築地史料館:築地の梁山泊

築地の梁山泊 明治維新期の築地は日本の近代化にさきがけて新奇な事物が数多く登場した町でした。西洋文化への窓口としての外国人居留地がつくられるいっぽうで、諸外国に対する防衛の意味から海軍施設がそなえられます。その流れから外交や政治の舞台ともなりました。

 浜離宮内の石室を洋館風に改装した延遼館(えんりょうかん)は、外国人接客所として鹿鳴館(ろくめいかん)が完成するまで迎賓館として使われました。ドイツ皇帝フリードリヒ三世や合衆国18代大統領グラントなどが訪れた際には、ここで明治天皇と謁見したと伝えられます。1889年(明治22年)に取り壊されました。

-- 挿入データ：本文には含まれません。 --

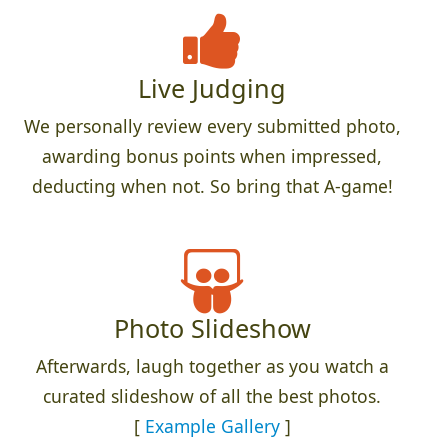
Live Judging
We personally review every submitted photo,
awarding bonus points when impressed,
deducting when not. So bring that A-game!
Photo Slideshow
Afterwards, laugh together as you watch a
curated slideshow of all the best photos.
[
Example Gallery
]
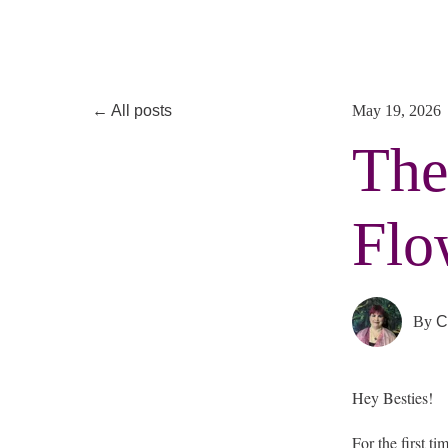
All posts
May 19, 2026
The
Flo
By
C
Hey Besties!
For the first t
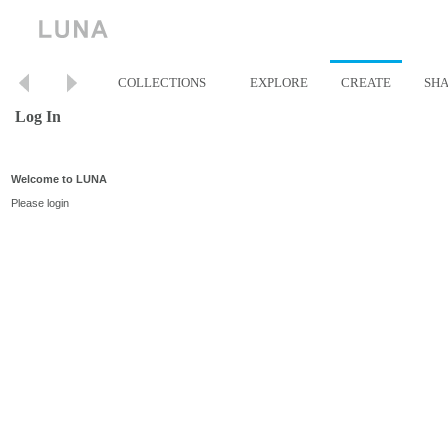
COLLECTIONS
EXPLORE
CREATE
SH
Log In
Welcome to LUNA
Please login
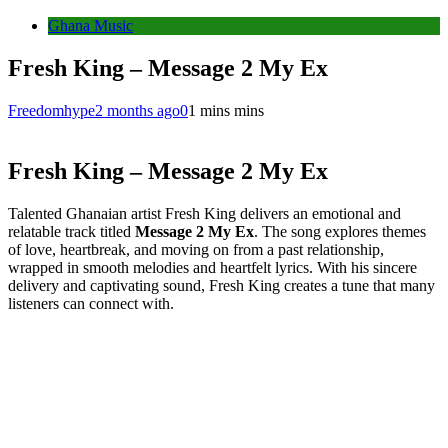
Ghana Music
Fresh King – Message 2 My Ex
Freedomhype
2 months ago
0
1 mins mins
Fresh King – Message 2 My Ex
Talented Ghanaian artist Fresh King delivers an emotional and
relatable track titled
Message 2 My Ex
. The song explores themes
of love, heartbreak, and moving on from a past relationship,
wrapped in smooth melodies and heartfelt lyrics. With his sincere
delivery and captivating sound, Fresh King creates a tune that many
listeners can connect with.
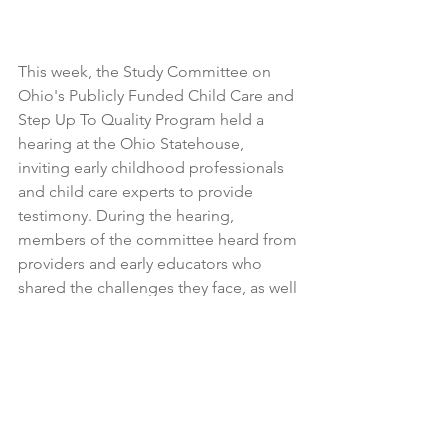
This week, the Study Committee on 
Ohio's Publicly Funded Child Care and 
Step Up To Quality Program held a 
hearing at the Ohio Statehouse, 
inviting early childhood professionals 
and child care experts to provide 
testimony. During the hearing, 
members of the committee heard from 
providers and early educators who 
shared the challenges they face, as well 
as why Ohio must invest more in quality 
child care and early learning 
opportunities.
We look forward to continuing to 
engage with the study committee as 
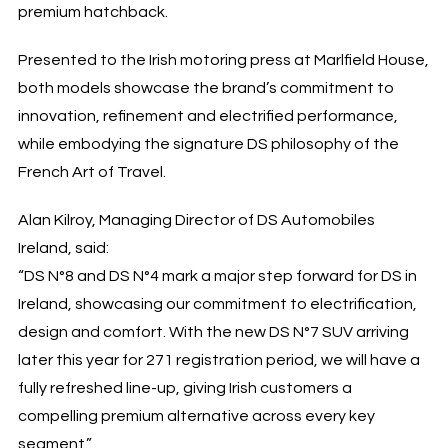
premium hatchback.
Presented to the Irish motoring press at Marlfield House,
both models showcase the brand’s commitment to
innovation, refinement and electrified performance,
while embodying the signature DS philosophy of the
French Art of Travel.
Alan Kilroy, Managing Director of DS Automobiles
Ireland
, said:
“DS N°8 and DS N°4 mark a major step forward for DS in
Ireland, showcasing our commitment to electrification,
design and comfort. With the new DS N°7 SUV arriving
later
this year for 271 registration period
, we will have a
fully refreshed line-up, giving Irish customers a
compelling premium alternative across every key
segment.”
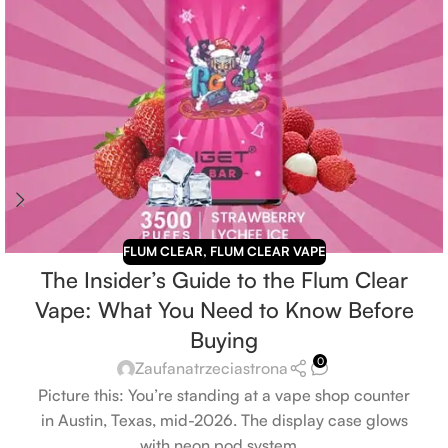
FLUM CLEAR
,
FLUM CLEAR VAPE
The Insider’s Guide to the Flum Clear
Vape: What You Need to Know Before
Buying
0
Zaufanatrzeciastrona
Picture this: You’re standing at a vape shop counter
in Austin, Texas, mid-2026. The display case glows
with neon pod system...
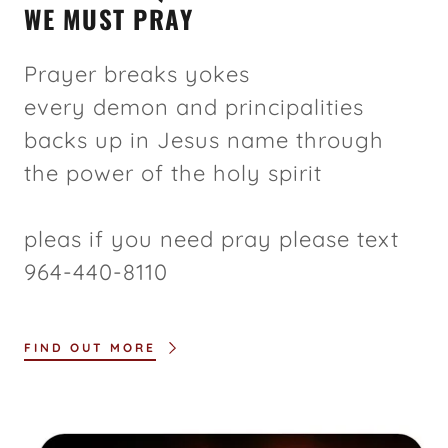
WE MUST PRAY
Prayer breaks yokes
every demon and principalities
backs up in Jesus name through
the power of the holy spirit
pleas if you need pray please text
964-440-8110
FIND OUT MORE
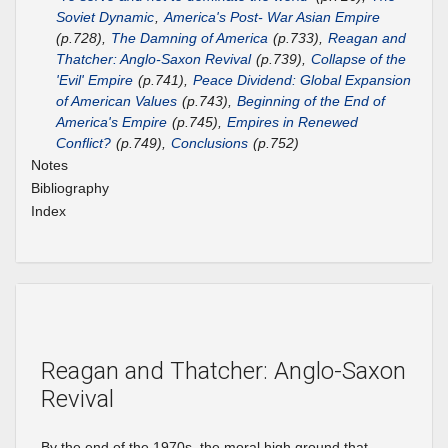
Soviet Dynamic
,
America's Post- War Asian Empire
(p.728),
The Damning of America
(p.733),
Reagan and
Thatcher: Anglo-Saxon Revival
(p.739),
Collapse of the
'Evil' Empire
(p.741),
Peace Dividend: Global Expansion
of American Values
(p.743),
Beginning of the End of
America's Empire
(p.745),
Empires in Renewed
Conflict?
(p.749),
Conclusions
(p.752)
Notes
Bibliography
Index
Reagan and Thatcher: Anglo-Saxon
Revival
By the end of the 1970s, the moral high ground that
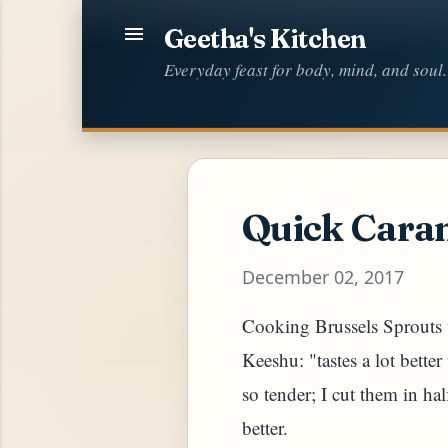
Geetha's Kitchen
Everyday feast for body, mind, and soul.
Quick Caram
December 02, 2017
Cooking Brussels Sprouts t
Keeshu: "tastes a lot bette
so tender; I cut them in hal
better.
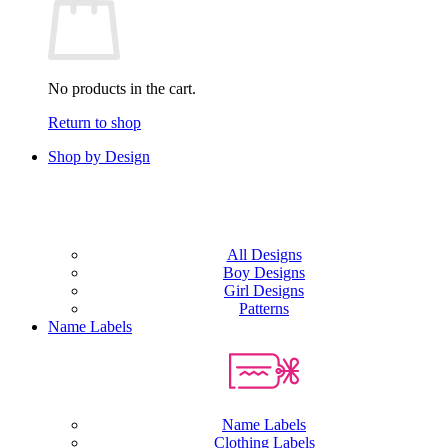
No products in the cart.
Return to shop
Shop by Design
All Designs
Boy Designs
Girl Designs
Patterns
Name Labels
Name Labels
Clothing Labels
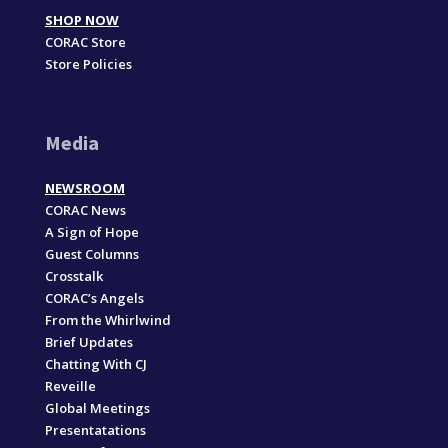
SHOP NOW
CORAC Store
Store Policies
Media
NEWSROOM
CORAC News
A Sign of Hope
Guest Columns
Crosstalk
CORAC’s Angels
From the Whirlwind
Brief Updates
Chatting With CJ
Reveille
Global Meetings
Presentatations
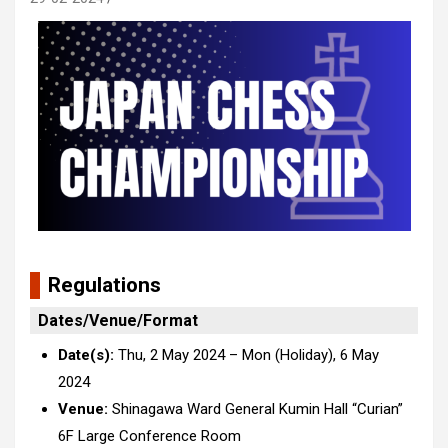
R
egulations
Dates/Venue/Format
Date(s):
Thu, 2 May 2024 – Mon (Holiday), 6 May
2024
Venue:
Shinagawa Ward General Kumin Hall “Curian”
6F
Large Conference Room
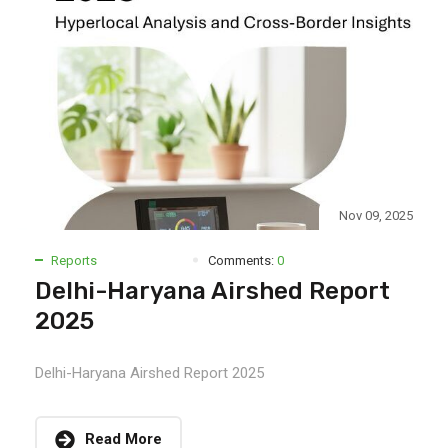
Nov 09, 2025
Reports
Comments:
0
Delhi-Haryana Airshed Report
2025
Delhi-Haryana Airshed Report 2025
Read More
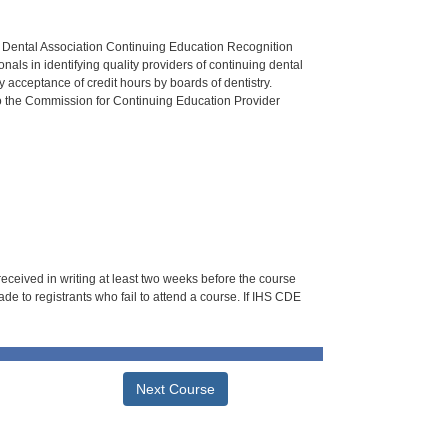
n Dental Association Continuing Education Recognition
als in identifying quality providers of continuing dental
 acceptance of credit hours by boards of dentistry.
o the Commission for Continuing Education Provider
 received in writing at least two weeks before the course
de to registrants who fail to attend a course. If IHS CDE
Next Course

 本願寺近くの戸川屋敷跡五千坪を買い取り、そこに豪邸をかまえたのが、当時外務次官と大蔵次官を兼任していた大隈(おおくま)重信(しげのぶ)です。大隈は豪胆な性格として知られ、かれを慕ってたくさんの人材があつまりました。伊藤(いとう)博文(ひろぶみ)、井上(いのうえ)馨(かおる)、渋沢(しぶさわ)栄一(えいいち)、山県(やまがた)有(あり)朋(とも)、五代(ごだい)友(とも)厚(あつ)、前島(まえじま)密(ひそか)ら開明的急進派たち、のちに明治政府の中枢をしめる役人ばかりです。築地の私邸にはそうそうたる顔ぶれが何十人も食客のように居ついては政治談議にふけったといいます。そこで中国の小説『水滸伝(すいこでん)』に出てくる豪傑たちがたてこもった場所に見立てて、大隈屋敷は築地の梁山泊(りょうざんぱく)とよばれました。大隈は梁山泊で若手の急先鋒らとひざをつめ、論議を重ねながら、鉄道、貨幣と度量衡(どりょうこう)、電信、などの新時代の政府施策を手がけていきます。

 築地はあたらしい日本の政治が胎動した場所でもあったのです。